Wednesday, October 2, 2013

Wednesday Words

Miles today: 3.73 miles, easy
Miles yesterday: 5 x 1 miles repeats, 7.25 miles total
Miles in 2013: 962.08 miles

Mile repeats last night on the treadmill and a nice peaceful run in the dark with my friend, Julia this morning. 
Pre-tredmill selfie - yikes. 

Fall has seemed to click down here in Florida. The air is just a little more crisp. It makes for an amazingly gorgeous early morning. I am crazily checking the weather reports in Chicago. I am just waiting until 10 days out for that 10 day forecast.
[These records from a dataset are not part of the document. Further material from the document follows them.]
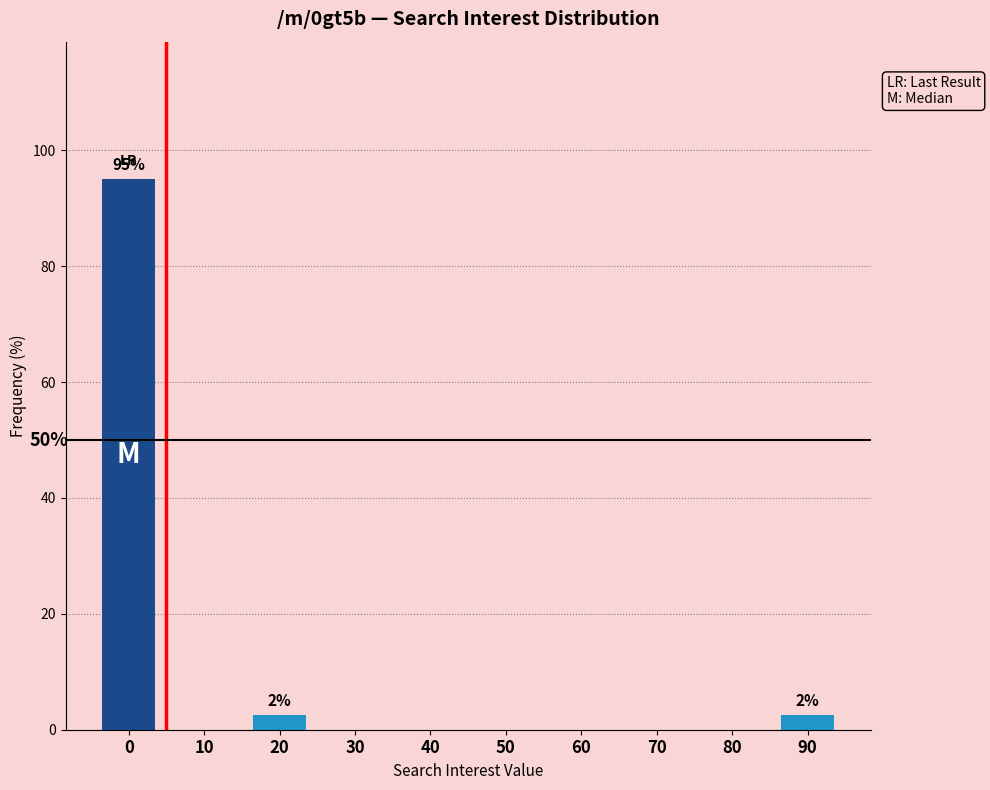

Reading left to right, extract all data points from this chart.

0=95.0	10=0.0	20=2.5	30=0.0	40=0.0	50=0.0	60=0.0	70=0.0	80=0.0	90=2.5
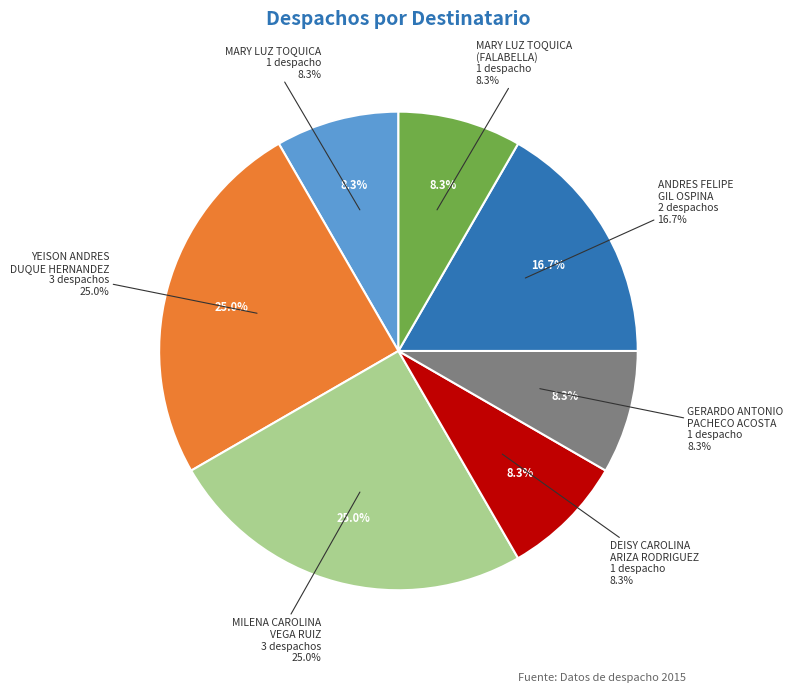

Do GERARDO ANTONIO PACHECO ACOSTA and MARY LUZ TOQUICA (FALABELLA) together represent more than half of the pie?

No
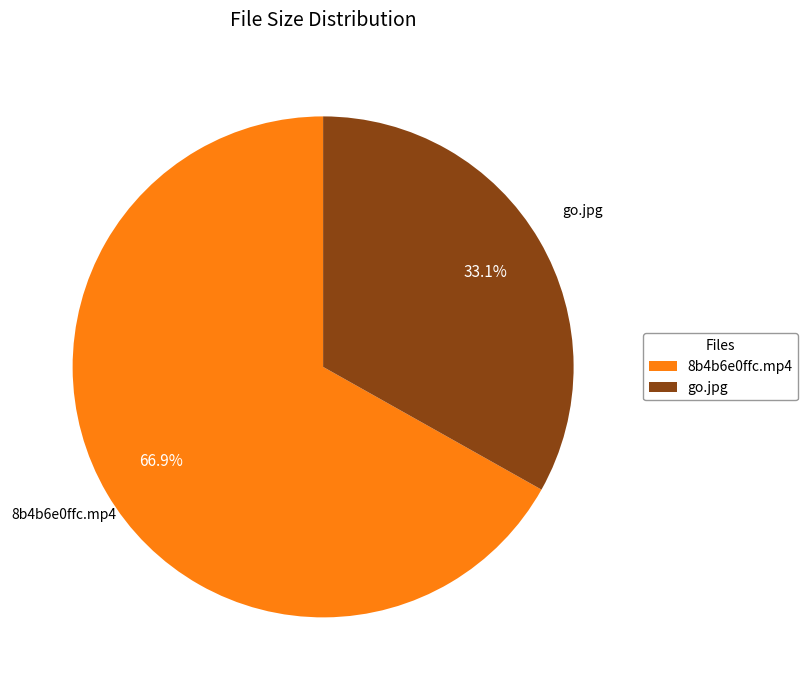

Is it true that 8b4b6e0ffc.mp4 is 67% of the pie?

True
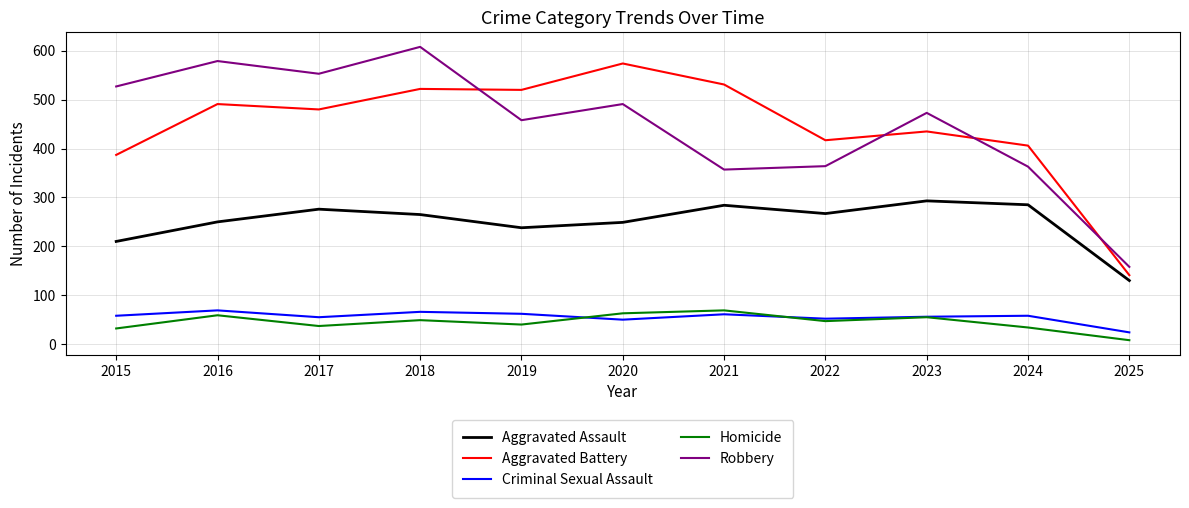

Which series has the largest range (max minus min)?

Robbery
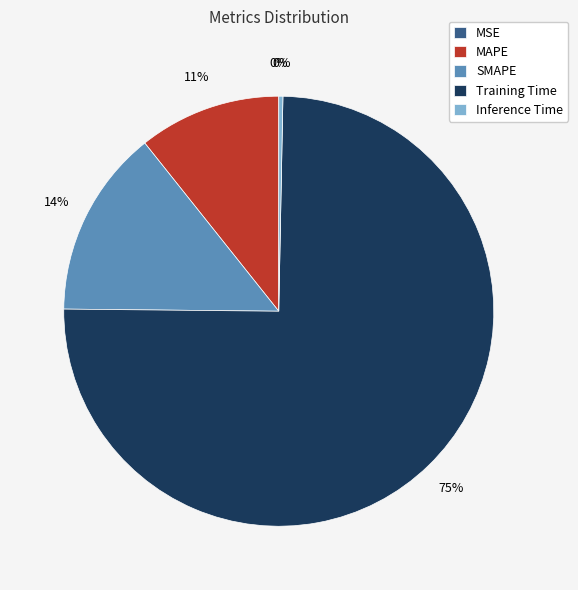

Does Training Time account for over 50% of the chart?

Yes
Rain or shine, c'mon 40-50 degree weather!

I had a friend make a request about defining running terms so here goes.

Hanson's Marathon Method (which I have attempting for the past 16+ weeks) has a couple different types of workouts.  Also remember, I am pretty much the farthest thing from an expert, and this is the first full marathon I have incorporated speed work. 

Easy runs: anywhere from 30 seconds to 2 minutes slower than marathon pace. These are the majority of runs

Speed workouts: interval sessions (AKA repeats) throughout training there are all different distances of repeats. The first speed work out of this training session was twelve 400 meters with a 400 jog recovery. All the speed workouts total about 3 miles of speed with jog recoveries. I like doing speed workouts on a track, but out of convenience, I usually end up on a treadmill. 

Ladder workout: 400 meters, 800 meters, 1200 meters, 1600 meters, 1200 meters, 800 meters, 400 meters, with 400 meter recovery jog between. 

Strength Workouts: A little longer than speed workouts,  1, 1.5, and 2 mile repeats totaling 6 miles with 400 or 800 meter jog recovery. All repeats are at 10 seconds faster per mile than goal pace. Strangely enough, these have been some of my favorite work outs.

Tempo runs: 6 - 10 mile runs at race pace

Long run: this is an obvious one right? Previously I have done 20+ mile training runs before a marathon. Hanson's plan has three 16 mile runs. (I did an 18 miler for a little confidence and my mental prep) 

Taper: the time in training before a race where you allow your body to recover from intense training before a race. Generally 2-3 weeks before a marathon.

Other than Hanson's plan, here are some basic terms to know:

One mile: 1609 meters
400 meters: One lap around a track
5K: 3.1 miles
10K: 6.2 miles
15K: 9.3 miles
20K: 12.4 miles
Half Marathon: 13.1 miles
Marathon: 26.2 miles
Ultra marathon: anything longer that 26.2 miles (also check out my good friend and ultramarathoner's guest posts here!)
DNF: the dreaded Did Not Finish
DNS: the more dreaded Did Not Start
Splits: times at mile markers or measuring points until the end of a race. 
Negative splits:  running the second half faster (good stuff)
Fartlek: "speed play", variable pace running, mixing moderate paces with faster bursts of speed.
PR/PB: Personal record/personal best

That is all I know for now. My legs are itching to get up to Chicago. I am even dreaming of it. 

In the mean time, happy birthday and welcome to the word Caden! Congrats to our good friends on their little blessing!